Now, new research from the University of Illinois has found further evidence that the gender biases girls are exposed to in society result in them doubting their own intelligence capabilities.

According to The Atlantic, when 240 children aged 5-7 were presented images of two males and two females and asked to describe there attributes, the younger ages in the group were more likely to associate terms like brilliant and smart with their own gender.

However, while boys in the older groups were more likely to associate intelligence with their gender, girls in the older groups underwent a change. Instead of picking women, they began to instead pick men.

In this same study, boys and girls were also given a choice to play one of two games: one for children who are "really, really smart" and another for children who "try really, really hard."

"At the age of 5, girls and boys were equally attracted to both games. But among those aged 6 or older, the girls were less interested than the boys in the game for smart kids (but not the one for hard-working ones)," The Atlantic said.

According to researchers, these findings indicate a need to keep looking at how girls think of themselves and society—in hopes of one day getting them to believe they're equally capable of any and all careers.

"Brilliant women exist, like Rosalind Franklin, Shirley Jackson, Ada Lovelace, Marie Curie, and Katherine G. Johnson, whose story is popularized in Hidden Figures. We need to be talking about them more," said Sarah Eddy from Florida International University to The Atlantic.

Read the full story.

U.K. Looks to U.S. to Staff Math, Science Teachers

For the first time in decades, the U.K. is looking overseas to staff math and science teachers to help its goal of strengthening STEM learning.

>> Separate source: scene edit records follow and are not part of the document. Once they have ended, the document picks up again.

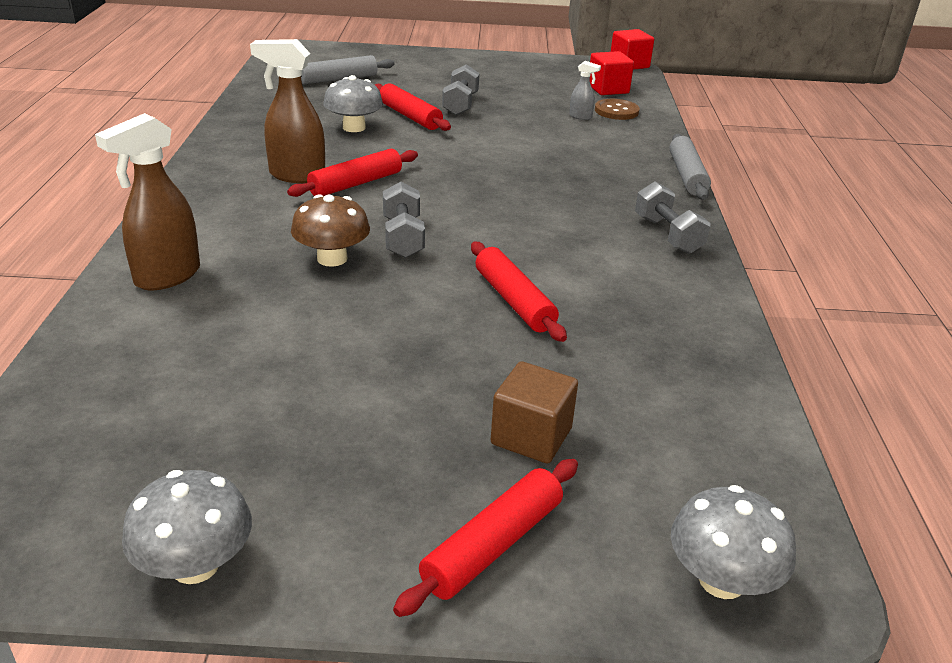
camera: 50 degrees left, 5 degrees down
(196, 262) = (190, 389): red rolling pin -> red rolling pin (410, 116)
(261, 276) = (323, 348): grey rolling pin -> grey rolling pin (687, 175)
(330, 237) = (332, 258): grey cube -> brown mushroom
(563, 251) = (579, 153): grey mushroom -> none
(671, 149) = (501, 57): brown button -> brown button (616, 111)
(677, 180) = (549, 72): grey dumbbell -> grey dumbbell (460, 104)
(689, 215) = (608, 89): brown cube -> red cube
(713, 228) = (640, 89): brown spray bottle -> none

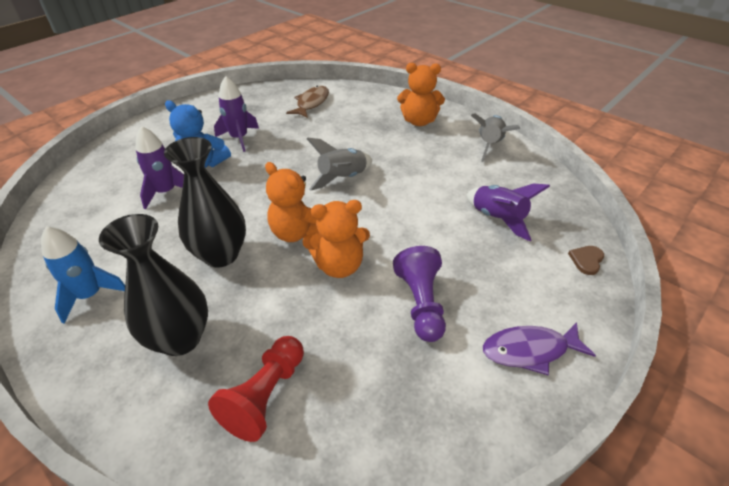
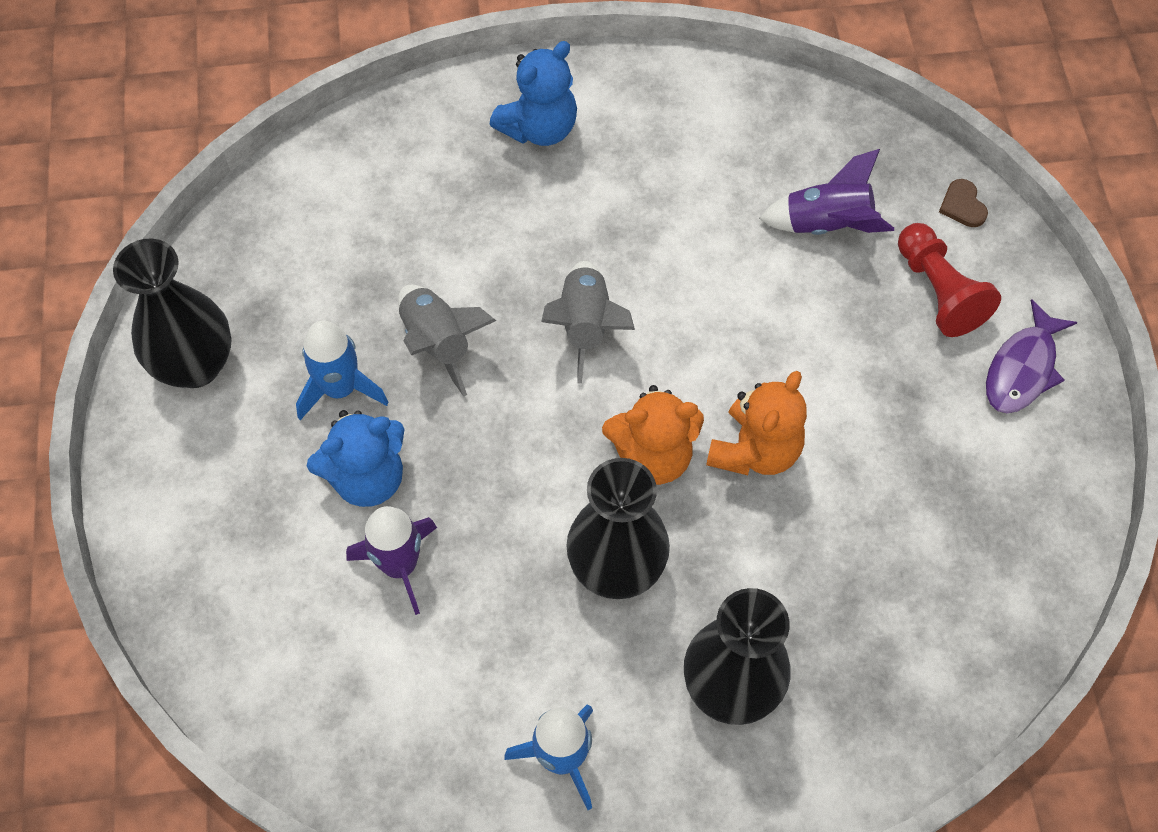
camera: 50 degrees left, 20 degrees up
(216, 107) = (195, 365): none -> black vase
(239, 138) = (340, 389): purple rocket -> blue rocket
(265, 396) = (882, 644): red pawn -> red pawn (938, 291)
(311, 103) = (333, 223): brown fish -> none
(419, 121) = (539, 128): orange teddy bear -> blue teddy bear
(421, 303) = (884, 413): purple pawn -> none
(490, 145) = (682, 99): grey rocket -> grey rocket (438, 343)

The international recruitment strategy is aiming to recruit at least 50 math and science teachers from nearby countries like Poland, Germany and the not-so-close U.S.

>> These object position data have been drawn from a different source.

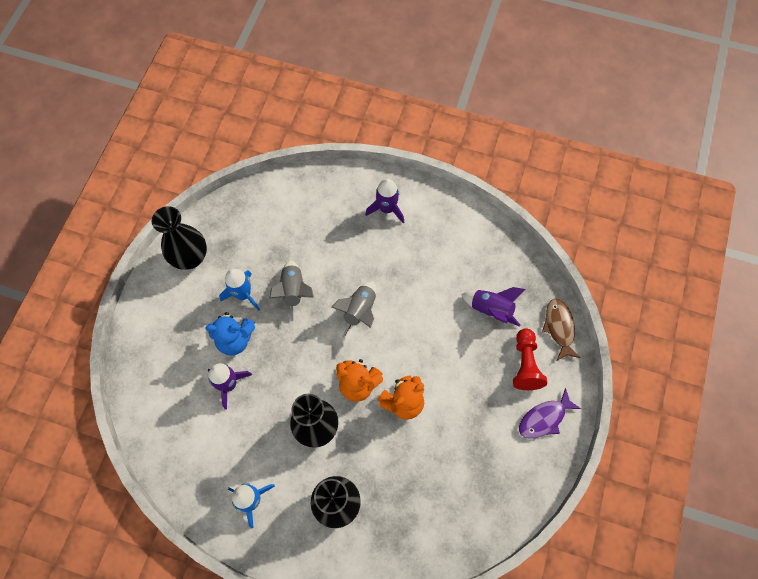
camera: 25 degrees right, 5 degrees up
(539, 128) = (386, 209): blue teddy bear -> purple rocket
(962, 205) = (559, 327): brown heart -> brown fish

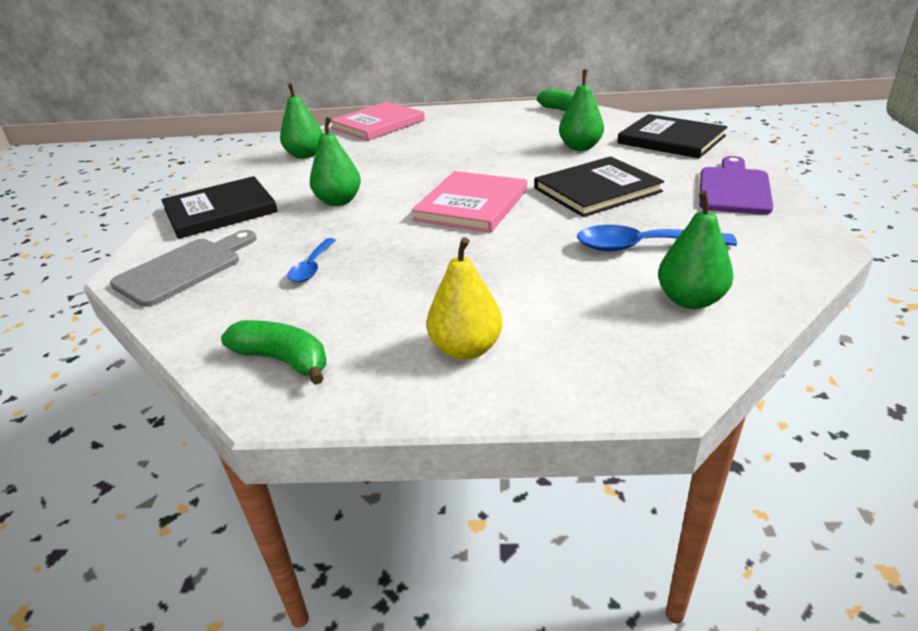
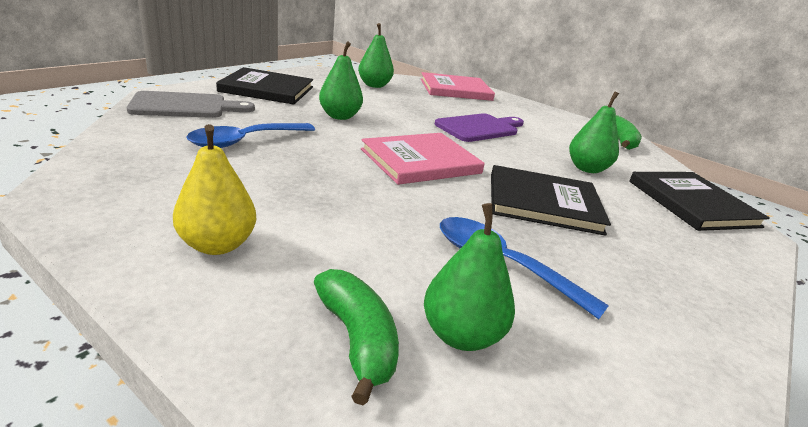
camera: 30 degrees right, 5 degrees down
(283, 360) = (115, 179): green banana -> green banana (357, 339)
(312, 267) = (245, 141): blue spoon -> blue spoon, size x1.66
(734, 188) = (693, 273): purple cutting board -> purple cutting board (480, 128)

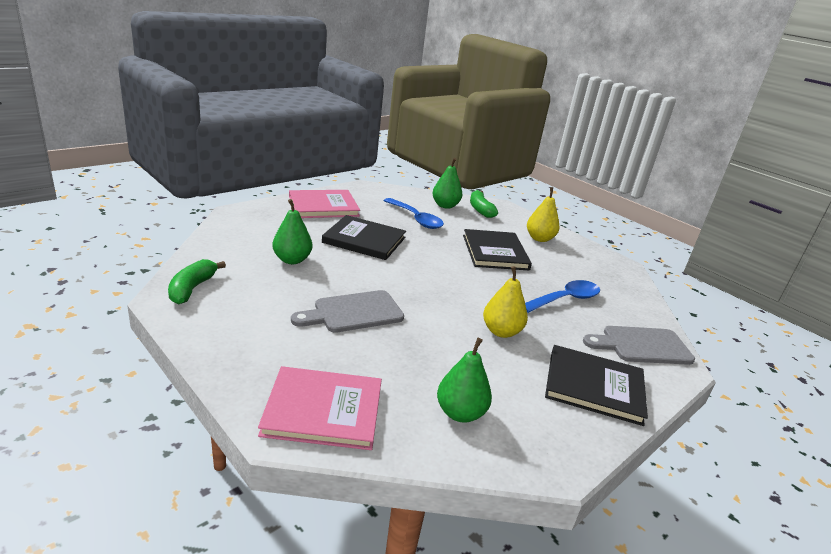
camera: 170 degrees left, 0 degrees up
(339, 116) = (501, 331): green pear -> yellow pear
(420, 161) = (435, 275): pink book -> pink book (323, 206)
(480, 128) = (353, 312): purple cutting board -> grey cutting board
(692, 203) = (245, 229): black book -> black book (495, 252)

If you're interested, getting started is easier than you might think.

"Currently, teachers who qualified in Australia, Canada, New Zealand and the U.S., as well as in the European Union, are allowed to register to obtain qualified teacher status in England," said the Daily Mail.

Read the full story.

Institutions Receive Funding to Improve STEM Education in Early Learning

Ten institutions will receive more than $2.4 million in funding from 110Kin10 to use with the goal of improving STEM education in early learning grades.

Examples of winning institutions include the New York Botanical Garden, the University of New Hampshire, and Silicon Valley nonprofit ignited.

Part of what's called the Early Childhood STEM Learning Challenge, it's designed to "encourage experimentation and support active STEM learning in Pre-K to third grade education" while helping "the grant recipients 'beta test' their solutions for up to two years," said 110Kin10.

"In addition to financial support, grantees will engage in an ongoing learning community using the latest research in improvement sciences and receive support from researchers and field experts led by the 100Kin10 Research and Innovation Team."